On Friday night, my brother, in preparation for going on his mission at the end of February, went through the Jordan River Temple to take out his own endowment. Going through the temple is a really big deal for us Latter Day Saints, and the promises, covenants, and commitments one makes in a temple are heavy, powerful, and vastly significant to the rest of our lives. You see, the temple and the sacred things that happen in the temple are essential to our salvation and eternal life. It's the biggest and most essential step in helping us to secure the right, in heaven, to be with our families again. It was such a great experience for all of us, too. I was proud of my brother and all the family and friends who were there to support him.
Our experience on Friday night, along with a few other things that happened because of our experience Friday night, have got me thinking a lot the past few days about agency. About the choices we make and the consequences of those choices on our lives and our families.

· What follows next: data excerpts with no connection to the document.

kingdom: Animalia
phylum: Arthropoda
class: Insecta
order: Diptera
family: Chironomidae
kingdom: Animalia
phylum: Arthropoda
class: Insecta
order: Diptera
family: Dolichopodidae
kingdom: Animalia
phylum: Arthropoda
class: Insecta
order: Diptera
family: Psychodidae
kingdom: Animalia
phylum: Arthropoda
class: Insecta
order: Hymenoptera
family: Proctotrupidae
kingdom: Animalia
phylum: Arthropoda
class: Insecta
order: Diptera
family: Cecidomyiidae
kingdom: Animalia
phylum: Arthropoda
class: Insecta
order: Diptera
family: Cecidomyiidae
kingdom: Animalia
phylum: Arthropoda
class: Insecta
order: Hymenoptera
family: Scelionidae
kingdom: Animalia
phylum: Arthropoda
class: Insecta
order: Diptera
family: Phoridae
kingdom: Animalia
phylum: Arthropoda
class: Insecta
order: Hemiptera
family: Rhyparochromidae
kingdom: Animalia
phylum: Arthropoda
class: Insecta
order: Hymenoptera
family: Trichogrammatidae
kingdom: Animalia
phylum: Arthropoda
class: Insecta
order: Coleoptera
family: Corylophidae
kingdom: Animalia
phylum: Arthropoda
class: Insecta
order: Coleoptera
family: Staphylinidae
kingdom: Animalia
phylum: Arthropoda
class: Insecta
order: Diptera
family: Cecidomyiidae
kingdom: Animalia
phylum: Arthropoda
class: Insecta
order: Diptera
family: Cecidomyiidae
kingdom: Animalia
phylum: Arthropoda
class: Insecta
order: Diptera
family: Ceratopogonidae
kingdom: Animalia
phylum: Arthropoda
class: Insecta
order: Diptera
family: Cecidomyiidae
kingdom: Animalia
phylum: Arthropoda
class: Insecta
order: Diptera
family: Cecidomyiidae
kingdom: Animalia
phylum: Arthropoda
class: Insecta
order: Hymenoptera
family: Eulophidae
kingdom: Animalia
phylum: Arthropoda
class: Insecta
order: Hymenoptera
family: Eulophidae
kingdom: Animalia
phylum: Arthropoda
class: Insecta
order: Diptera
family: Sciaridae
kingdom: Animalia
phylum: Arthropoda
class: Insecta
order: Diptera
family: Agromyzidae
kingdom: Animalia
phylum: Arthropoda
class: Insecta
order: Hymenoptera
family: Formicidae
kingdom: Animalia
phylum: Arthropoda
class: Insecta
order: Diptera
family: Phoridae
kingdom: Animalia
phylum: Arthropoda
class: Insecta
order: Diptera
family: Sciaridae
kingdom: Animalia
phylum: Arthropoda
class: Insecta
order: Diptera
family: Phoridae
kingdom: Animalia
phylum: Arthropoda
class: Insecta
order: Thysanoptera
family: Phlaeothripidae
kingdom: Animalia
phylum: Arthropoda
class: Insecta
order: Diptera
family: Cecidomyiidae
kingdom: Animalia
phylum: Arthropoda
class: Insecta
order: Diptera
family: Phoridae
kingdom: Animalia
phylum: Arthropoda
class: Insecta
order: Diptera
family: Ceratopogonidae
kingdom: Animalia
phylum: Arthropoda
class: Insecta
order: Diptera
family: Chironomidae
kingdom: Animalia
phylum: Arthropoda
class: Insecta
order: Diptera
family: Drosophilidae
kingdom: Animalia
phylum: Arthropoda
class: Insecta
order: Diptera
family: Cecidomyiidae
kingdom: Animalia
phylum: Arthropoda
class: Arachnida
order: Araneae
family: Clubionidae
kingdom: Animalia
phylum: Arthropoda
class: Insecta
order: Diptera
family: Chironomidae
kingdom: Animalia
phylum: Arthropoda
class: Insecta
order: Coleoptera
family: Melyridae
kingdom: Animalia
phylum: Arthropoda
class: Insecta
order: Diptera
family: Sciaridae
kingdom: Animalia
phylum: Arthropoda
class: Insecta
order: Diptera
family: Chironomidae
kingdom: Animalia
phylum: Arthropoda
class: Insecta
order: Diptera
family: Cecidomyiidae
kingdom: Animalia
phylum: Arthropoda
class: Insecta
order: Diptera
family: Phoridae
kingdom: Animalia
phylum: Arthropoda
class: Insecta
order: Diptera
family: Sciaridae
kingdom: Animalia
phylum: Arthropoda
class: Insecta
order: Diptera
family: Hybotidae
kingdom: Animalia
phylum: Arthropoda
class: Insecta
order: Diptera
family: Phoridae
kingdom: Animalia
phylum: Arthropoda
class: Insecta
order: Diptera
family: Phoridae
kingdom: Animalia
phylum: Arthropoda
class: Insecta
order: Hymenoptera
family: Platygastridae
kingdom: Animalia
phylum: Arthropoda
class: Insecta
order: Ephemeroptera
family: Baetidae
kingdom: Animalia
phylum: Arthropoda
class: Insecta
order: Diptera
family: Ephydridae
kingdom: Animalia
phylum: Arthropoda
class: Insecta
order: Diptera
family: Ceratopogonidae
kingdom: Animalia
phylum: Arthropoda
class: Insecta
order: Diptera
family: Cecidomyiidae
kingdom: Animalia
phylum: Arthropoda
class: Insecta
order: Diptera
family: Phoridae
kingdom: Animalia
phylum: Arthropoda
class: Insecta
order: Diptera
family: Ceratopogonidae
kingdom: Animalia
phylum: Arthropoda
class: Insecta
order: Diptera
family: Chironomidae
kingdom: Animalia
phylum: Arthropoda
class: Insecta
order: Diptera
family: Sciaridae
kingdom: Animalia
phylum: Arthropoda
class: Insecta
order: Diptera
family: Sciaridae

When I was a high school teacher and students would come to me panicked about their grades at the end of each term, I wasn't always the nicest or most forgiving. I kept a poster at my desk that said, "Failure to prepare on your part does not constitute an emergency on mine." Depending on the kid, how big of an "F" they had, and how tired I was when they came to talk to me really played a big role in how I'd be willing to help and I made sure to always really make a kid sweat before I'd work with them to bring their grade up. I would always tell those students, "It is much easier to pass my class than to fail. To pass my class, all you needed to do was show up every day and do what was asked of you. To fail my class, you had to make a conscious decision every single day to: not attend; not do or turn in assignments; not participate."
Those kids had agency. They made their choices and were not happy with the consequences. Though I was never a benevolent teacher, I tried hard to help kids be successful. But, there were never very many football players in my classes.
In life, as adults, we make choices. We choose a path and that path introduces us to people and places, experiences and opportunities, success and failure, gratitude and heartache. Whenever we face a bump in our path, we are lucky enough that we get to use our agency, again, to get us back in the right direction. For most of us, our path, though not straight or smooth, is full of joy and opportunity. For others, their path has lots of briars and thorns. Regardless though, we choose how to move, deal with, and relate to the experiences in our lives. Some see the glass half full, others half empty.
Here's the thing. I chose my path. You choose your path. I own up to my choices, good or bad, and face the consequences and reap the blessings. A big part of my path is my faith. Okay, the biggest part of my path is my faith. There are a lot of things that make me, me, but when it comes right down to it, the path that I have taken, the choices that I have made, have led me to the life I have.
Temples are sacred places. In the last 9 months, I've had two experiences in a temple that have made me believe and know without a doubt, that the choices I've made are right, and that the path I am on is good for me. For our wedding anniversary, Ross and I went to the Salt Lake Temple. I got a little lost when we parted ways for a bit and when I rounded a corner, I saw an elderly temple worker sitting on a chair. This woman, in the briefest of moments, looked exactly like my grandma. There was no one else around, she looked me directly in the eyes and winked at me, showed me the direction to go. It took my breath away! She was in the briefest of seconds, the spitting image of my grandmother and, when I turned back to look at her a second time, she looked nothing like the person I had initially seen. I was covered in goose bumps and a little confused.
On Friday night, I had a similar experience. I rounded a corner alone in the temple and saw a woman who at that moment looked exactly like my grandma. She also winked at me. I kept walking and this time, I didn't look back. I wanted to keep the image in my head exactly as I had seen it.
Of all the things that I could have chosen to do with my life up until this point in time, I have chosen a path that gives me the opportunity to know without a single doubt, that what I am doing is right. That I will be with my family forever. That I have family in heaven looking out for me, protecting me, and guiding me.